The nation’s top economic forecasters have sharply lifted their projection for U.S. inflation in the current quarter, now expecting the Consumer Price Index to climb to a 6% annualized rate in the second quarter — more than double the 2.7% pace they had projected just three months ago, before U.S. and Israeli strikes against Iran sent global oil prices soaring and forced a rapid reassessment of the inflation outlook.
The revision came in the latest Survey of Professional Forecasters, the blue-ribbon panel polled quarterly by the Federal Reserve Bank of Philadelphia and released Friday morning.
The new 6% projection lands well above the 2% pace the Federal Reserve targets and would, if realized, mark the highest quarterly inflation rate since 2022.
For the full year, the panel now sees headline CPI running at 3.5% and core CPI, which excludes food and energy, at 2.9% — both materially higher than what mainstream economists were forecasting at the start of 2026.
The upward revision follows a string of inflation reports that have already shown prices accelerating well above what economists had penciled in just months ago.
The Bureau of Labor Statistics reported Tuesday that headline CPI rose 3.8% in April from a year earlier, the fastest annual pace in nearly three years, with monthly prices up 0.6%.
Energy costs jumped 17.9% on the year — the steepest increase since September 2022 — driven by a 28.4% surge in gasoline and a 54.3% spike in fuel oil.
Wednesday’s Producer Price Index report showed wholesale inflation running at a 6% annual rate in April, the highest reading since December 2022 and a warning that pipeline pressures will continue pushing consumer prices higher in the coming months.
The forecast revision is being driven almost entirely by the energy shock from the Strait of Hormuz closure, which has cut roughly 10 million barrels a day of crude exports from the Persian Gulf since late February.
U.S. national average gasoline prices have climbed nearly 50% since the war with Iran began and have crossed $4 a gallon for the first time in more than three years.
The International Energy Agency has characterized the disruption as the largest in the history of the global oil market by volume.
Even with the United States and China stepping in to plug part of the gap — U.S. exports have surged by roughly 3.5 million barrels a day during the war — Brent crude was trading near $107 a barrel and West Texas Intermediate near $103 on Friday.
The inflation pickup is feeding directly into household budgets.
Walmart, the country’s largest grocer, has flagged renewed price sensitivity among lower-income shoppers, and Target has said inflation in food, beverage and household essentials is absorbing a larger share of customer budgets.
The University of Michigan’s preliminary May consumer sentiment reading collapsed to 48.2 — the lowest in the survey’s 75-year history — with respondents specifically citing high gas prices and tariffs.
Roughly one-third of consumers surveyed spontaneously mentioned gasoline.

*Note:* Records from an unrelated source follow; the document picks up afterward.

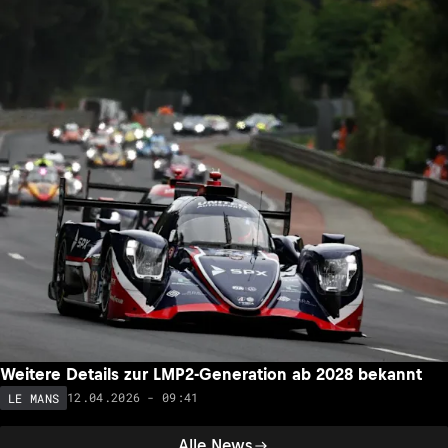
Weitere Details zur LMP2-Generation ab 2028 bekannt
12.04.2026 - 09:41
LE MANS
Alle News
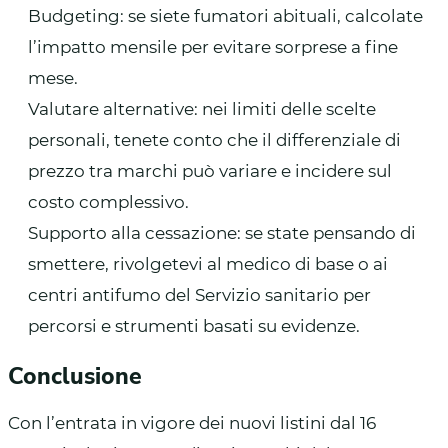
Budgeting: se siete fumatori abituali, calcolate
l’impatto mensile per evitare sorprese a fine
mese.
Valutare alternative: nei limiti delle scelte
personali, tenete conto che il differenziale di
prezzo tra marchi può variare e incidere sul
costo complessivo.
Supporto alla cessazione: se state pensando di
smettere, rivolgetevi al medico di base o ai
centri antifumo del Servizio sanitario per
percorsi e strumenti basati su evidenze.
Conclusione
Con l’entrata in vigore dei nuovi listini dal 16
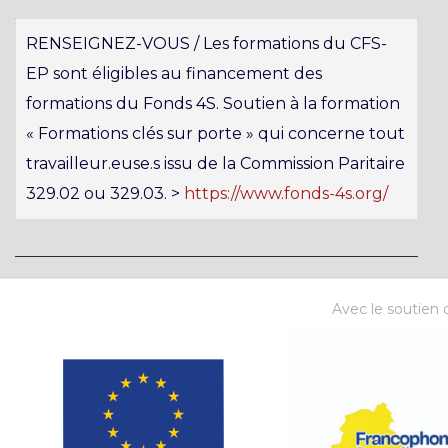
RENSEIGNEZ-VOUS / Les formations du CFS-
EP sont éligibles au financement des
formations du Fonds 4S. Soutien à la formation
« Formations clés sur porte » qui concerne tout
travailleur.euse.s issu de la Commission Paritaire
329.02 ou 329.03. >
https://www.fonds-4s.org/
Avec le soutien d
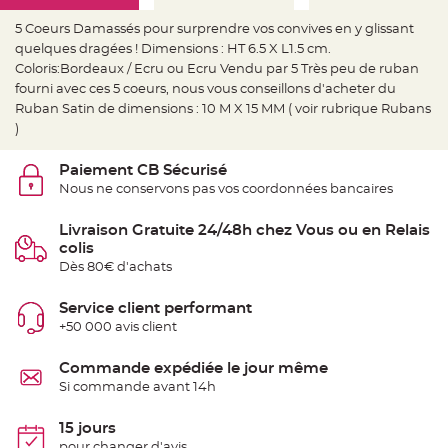
e
d
e
5 Coeurs Damassés pour surprendre vos convives en y glissant
c
quelques dragées ! Dimensions : HT 6.5 X L1.5 cm.
h
a
Coloris:Bordeaux / Ecru ou Ecru Vendu par 5 Très peu de ruban
i
s
fourni avec ces 5 coeurs, nous vous conseillons d'acheter du
e
Ruban Satin de dimensions : 10 M X 15 MM ( voir rubrique Rubans
m
a
)
r
i
a
Paiement CB Sécurisé
g
e
Nous ne conservons pas vos coordonnées bancaires
L
a
Livraison Gratuite 24/48h chez Vous ou en Relais
n
colis
t
e
Dès 80€ d'achats
r
n
e
Service client performant
v
o
+50 000 avis client
l
a
n
Commande expédiée le jour même
t
e
Si commande avant 14h
e
t
f
15 jours
l
o
pour changer d'avis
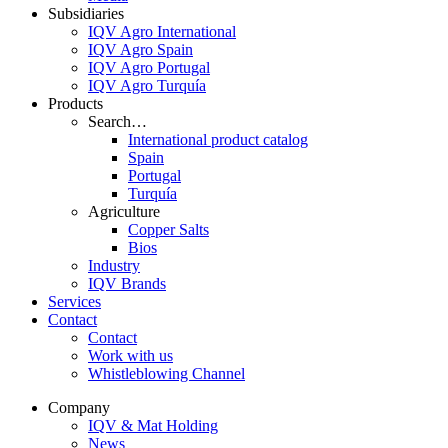
Subsidiaries
IQV Agro International
IQV Agro Spain
IQV Agro Portugal
IQV Agro Turquía
Products
Search…
International product catalog
Spain
Portugal
Turquía
Agriculture
Copper Salts
Bios
Industry
IQV Brands
Services
Contact
Contact
Work with us
Whistleblowing Channel
Company
IQV & Mat Holding
News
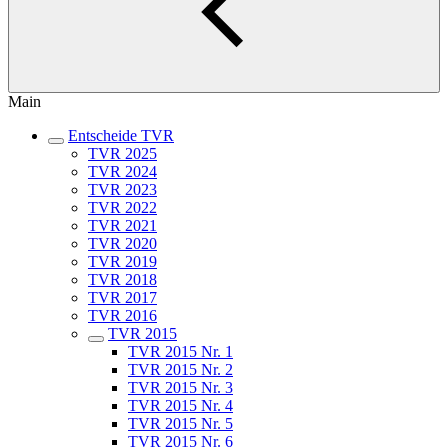
Main
Entscheide TVR
TVR 2025
TVR 2024
TVR 2023
TVR 2022
TVR 2021
TVR 2020
TVR 2019
TVR 2018
TVR 2017
TVR 2016
TVR 2015
TVR 2015 Nr. 1
TVR 2015 Nr. 2
TVR 2015 Nr. 3
TVR 2015 Nr. 4
TVR 2015 Nr. 5
TVR 2015 Nr. 6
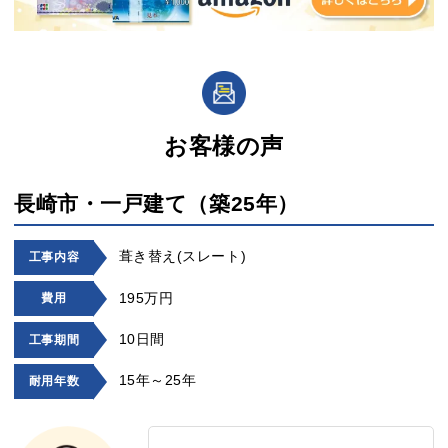
お客様の声
長崎市・一戸建て（築25年）
葺き替え(スレート)
工事内容
195万円
費用
10日間
工事期間
15年～25年
耐用年数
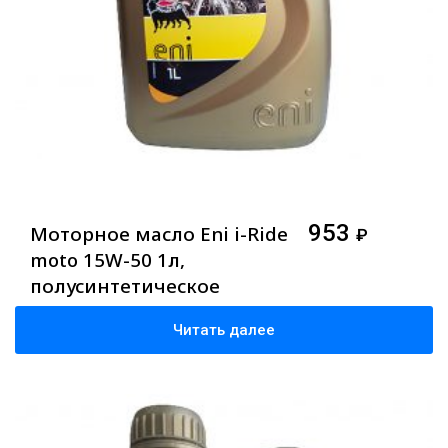
953
Моторное масло Eni i-Ride
₽
moto 15W-50 1л,
полусинтетическое
Читать далее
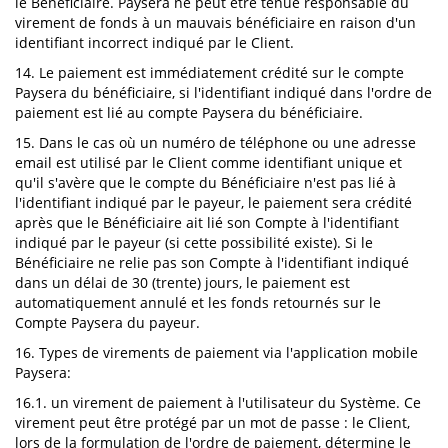
le Bénéficiaire. Paysera ne peut être tenue responsable du
virement de fonds à un mauvais bénéficiaire en raison d'un
identifiant incorrect indiqué par le Client.
14. Le paiement est immédiatement crédité sur le compte
Paysera du bénéficiaire, si l'identifiant indiqué dans l'ordre de
paiement est lié au compte Paysera du bénéficiaire.
15. Dans le cas où un numéro de téléphone ou une adresse
email est utilisé par le Client comme identifiant unique et
qu'il s'avère que le compte du Bénéficiaire n'est pas lié à
l'identifiant indiqué par le payeur, le paiement sera crédité
après que le Bénéficiaire ait lié son Compte à l'identifiant
indiqué par le payeur (si cette possibilité existe). Si le
Bénéficiaire ne relie pas son Compte à l'identifiant indiqué
dans un délai de 30 (trente) jours, le paiement est
automatiquement annulé et les fonds retournés sur le
Compte Paysera du payeur.
16. Types de virements de paiement via l'application mobile
Paysera:
16.1. un virement de paiement à l'utilisateur du Système. Ce
virement peut être protégé par un mot de passe : le Client,
lors de la formulation de l'ordre de paiement, détermine le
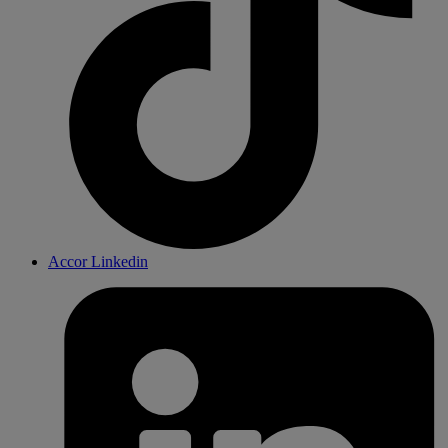
Accor Linkedin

Year-ahead inflation expectations in the Michigan survey held at 4.5%, far above the 3.4% pre-war reading.
The data is colliding with a leadership transition at the Federal Reserve.
Kevin Warsh, President Donald Trump’s nominee to succeed Jerome Powell as Fed chair, has indicated he would like to see lower interest rates, a position aligned with the administration’s growth-first agenda.
But the run of hot inflation data has tied his hands.
The broader Federal Open Market Committee, according to recent statements, is leaning toward keeping rates steady with an open mind toward additional increases if inflation deteriorates further — the opposite of the easing cycle markets had priced in at the start of the year.
Outside the survey, private-sector economists are reaching similar conclusions.
EY chief economist Gregory Daco wrote this week that headline CPI could surpass 4% in May and that core inflation will approach 3%, with risks of “higher and more persistent inflation” remaining salient.
Edward Jones investment strategist James McCann said that while tax refunds and a resilient labor market have buffered the consumer so far, “there are limits to these buffers.”
The Survey of Professional Forecasters panel also lowered its growth outlook, now expecting GDP to rise at a 2.1% annualized rate in the second quarter and 2.2% for the full year — down 0.3 percentage point from the prior estimate.
The longer the Strait of Hormuz remains closed, the more difficult the inflation picture becomes.
President Trump and Chinese President Xi Jinping agreed at this week’s Beijing summit that the waterway “must remain open,” but no timetable was attached to that statement, and major shipping lines remain on hold.
Until the strait reopens at meaningful volume, U.S. consumers can expect higher gasoline, higher airfares, higher diesel-driven trucking costs at the grocery shelf, and higher fertilizer prices feeding into food inflation through the back half of the year.
The 6% forecast is no longer the outlier scenario it would have been three months ago. It is, for now, the consensus.